Kodak, l’autre nom de la décolonisation en Afrique de l’Ouest ?
L’usage de matériel défectueux et de fourniture périmée distribués par les firmes françaises en Afrique de l’Ouest dans les années 1960 a créé une esthétique propre, un art de la photographie qui échappe volontairement aux normes occidentales de la photographie jugée réussie, dont les images de Seydou Keïta sont révélatrices. Ce jeu sur les effets visuels de ce matériel photographique a marqué aussi une nouvelle génération attirée par la « photographie des choses politiques », attachée à rendre compte d’une évolution de la société et de la politique des pays comme le Sénégal et le Mali en pleine décolonisation. En abordant l’appareil photo défectueux à la fois comme une réalité historique et un objet théorique, cet article entend montrer que la photographie ne constitue ni une pratique ni une technologie proprement européenne et proposer une nouvelle façon de voir les relations entre capitalisme, marketing et décolonisation.

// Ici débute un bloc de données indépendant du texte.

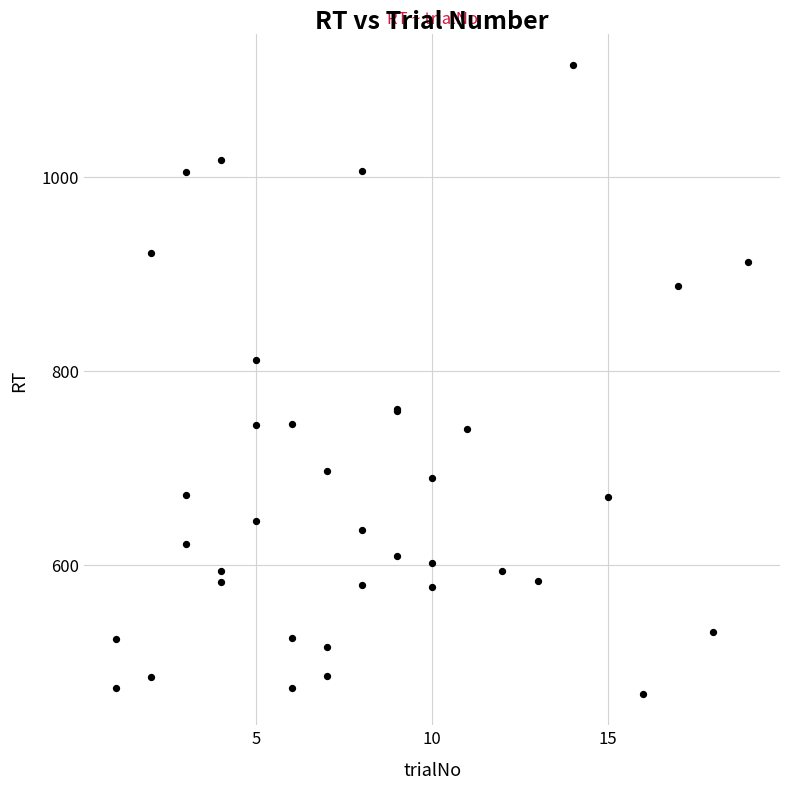

What Y value in the scatter plot is closest to 791?

811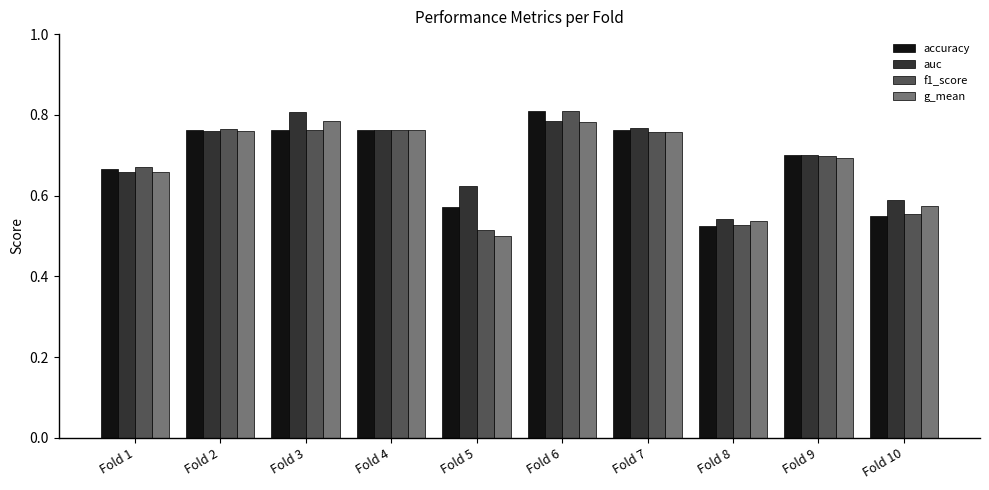

Does the chart contain any negative values?

No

Jennifer Bajorek est actuellement professeure assistante en littérature comparée au Hampshire College (États-Unis) et chercheuse associée au sein du Research Centre in Visual Identities in Art and Design de l’université de Johannesburg (Afrique du Sud). Elle a publié dans Aperture Magazine, Autograph, Theory, Culture & Society, Third Text, Social Text, Africultures, Afriphoto, Fotota et le blog de la galerie du Jeu de paume. Son dernier livre, Unfixed, Photography and Decolonial Imagination in West Africa est à paraître chez Duke University Press.
Mots clés : Afrique de l’Ouest, Kodak, studios photographiques, décolonisation, technique, matériel défectueux
Référence : Jennifer Bajorek, « Appareils défectueux et images floues. Kodak, l’autre nom de la décolonisation en Afrique de l’Ouest ? », Transbordeur. Photographie histoire société, no 4, 2020, pp. 144-155.